L’exercice auquel se livre Agathe Molière est difficile, puisqu’elle doit à la fois, s’emparer de ce long récit, quand même assez bavard; et incarner cette jeune Suzanne,en proie à un aller et retour permanent entre ce désir d’inconnu et de réussite sociale représenté par l’arrivée de M. Jo pour lequel sa mère n’éprouve aucune sympathie, et la vie dans ce cocon familial où elle a une relation presque incestueuse avec son frère.
Et puis il y a dans cette belle mise en scène trois éléments de poids,:les lumières jaune et ocre, comme celles, si particulières, des crépuscules en Afrique comme en Asie, conçues par Franck Thévenon , l’univers sonore – les bruits de la nuit, en particulier- que Bernard Valéry a très finement recréé, et enfin, tout fait remarquable, et lancinante, pleine de nostalgie, la fameuse musique de Carlos d’Alessio que l’on retrouve dans les films de Marguerite Duras, et sans laquelle cet Eden Cinema ne pourrait pas exister.

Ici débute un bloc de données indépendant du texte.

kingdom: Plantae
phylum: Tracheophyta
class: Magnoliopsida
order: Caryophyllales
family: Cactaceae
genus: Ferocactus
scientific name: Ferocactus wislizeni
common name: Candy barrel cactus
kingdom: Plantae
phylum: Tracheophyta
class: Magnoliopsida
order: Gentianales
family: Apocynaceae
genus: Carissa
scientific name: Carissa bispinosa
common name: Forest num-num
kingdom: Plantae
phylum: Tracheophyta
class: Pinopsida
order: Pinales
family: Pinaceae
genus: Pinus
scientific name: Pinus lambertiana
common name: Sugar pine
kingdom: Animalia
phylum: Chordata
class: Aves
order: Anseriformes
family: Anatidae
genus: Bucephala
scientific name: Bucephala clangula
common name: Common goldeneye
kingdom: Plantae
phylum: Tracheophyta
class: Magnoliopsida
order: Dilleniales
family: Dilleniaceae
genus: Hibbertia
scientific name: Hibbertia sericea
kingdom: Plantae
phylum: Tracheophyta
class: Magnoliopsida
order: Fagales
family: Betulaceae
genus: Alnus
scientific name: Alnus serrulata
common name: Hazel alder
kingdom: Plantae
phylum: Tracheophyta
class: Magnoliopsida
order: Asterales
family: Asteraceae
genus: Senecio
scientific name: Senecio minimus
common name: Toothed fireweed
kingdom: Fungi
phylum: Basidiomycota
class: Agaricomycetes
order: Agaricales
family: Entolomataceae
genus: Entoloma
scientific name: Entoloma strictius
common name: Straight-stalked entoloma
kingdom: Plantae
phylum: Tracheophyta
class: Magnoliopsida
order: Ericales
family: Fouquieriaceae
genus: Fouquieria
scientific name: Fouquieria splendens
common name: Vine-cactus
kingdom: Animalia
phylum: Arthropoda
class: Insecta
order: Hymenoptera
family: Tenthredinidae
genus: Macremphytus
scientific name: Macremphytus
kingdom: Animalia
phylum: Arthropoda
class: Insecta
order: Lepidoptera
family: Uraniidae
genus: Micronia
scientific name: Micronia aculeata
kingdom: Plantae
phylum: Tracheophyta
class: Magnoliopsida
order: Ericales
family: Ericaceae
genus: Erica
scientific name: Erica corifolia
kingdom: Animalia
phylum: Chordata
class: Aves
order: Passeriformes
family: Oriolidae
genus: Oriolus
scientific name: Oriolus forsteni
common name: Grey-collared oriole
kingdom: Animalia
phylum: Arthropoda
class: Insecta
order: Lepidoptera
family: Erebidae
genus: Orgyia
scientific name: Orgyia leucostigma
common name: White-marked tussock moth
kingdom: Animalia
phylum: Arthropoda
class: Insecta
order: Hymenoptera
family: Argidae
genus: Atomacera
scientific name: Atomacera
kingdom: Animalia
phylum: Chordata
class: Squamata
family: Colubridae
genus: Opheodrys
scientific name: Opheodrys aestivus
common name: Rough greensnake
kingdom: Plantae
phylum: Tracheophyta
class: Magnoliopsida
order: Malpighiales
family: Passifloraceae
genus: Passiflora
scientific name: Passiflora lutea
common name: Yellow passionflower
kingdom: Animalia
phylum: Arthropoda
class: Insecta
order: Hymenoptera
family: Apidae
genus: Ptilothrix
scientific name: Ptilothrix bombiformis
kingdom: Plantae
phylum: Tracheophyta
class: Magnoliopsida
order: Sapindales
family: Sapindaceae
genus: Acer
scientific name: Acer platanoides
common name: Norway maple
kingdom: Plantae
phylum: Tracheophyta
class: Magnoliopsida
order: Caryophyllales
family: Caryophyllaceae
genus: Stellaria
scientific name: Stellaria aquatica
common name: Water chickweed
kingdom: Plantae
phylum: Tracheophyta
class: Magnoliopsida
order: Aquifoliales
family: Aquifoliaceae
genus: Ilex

C’est vraiment bien que les habitants de Chateauroux aient pu voir ce très bon spectacle; il faut espérer maintenant qu’il puisse être repris à Paris…comme ailleurs. En tout cas, n’hésitez pas si vous le croisez sur votre route…
Philippe du Vignal
Spectacle vu à L’Equinoxe, scène nationale de Chateauroux le 10 novembre.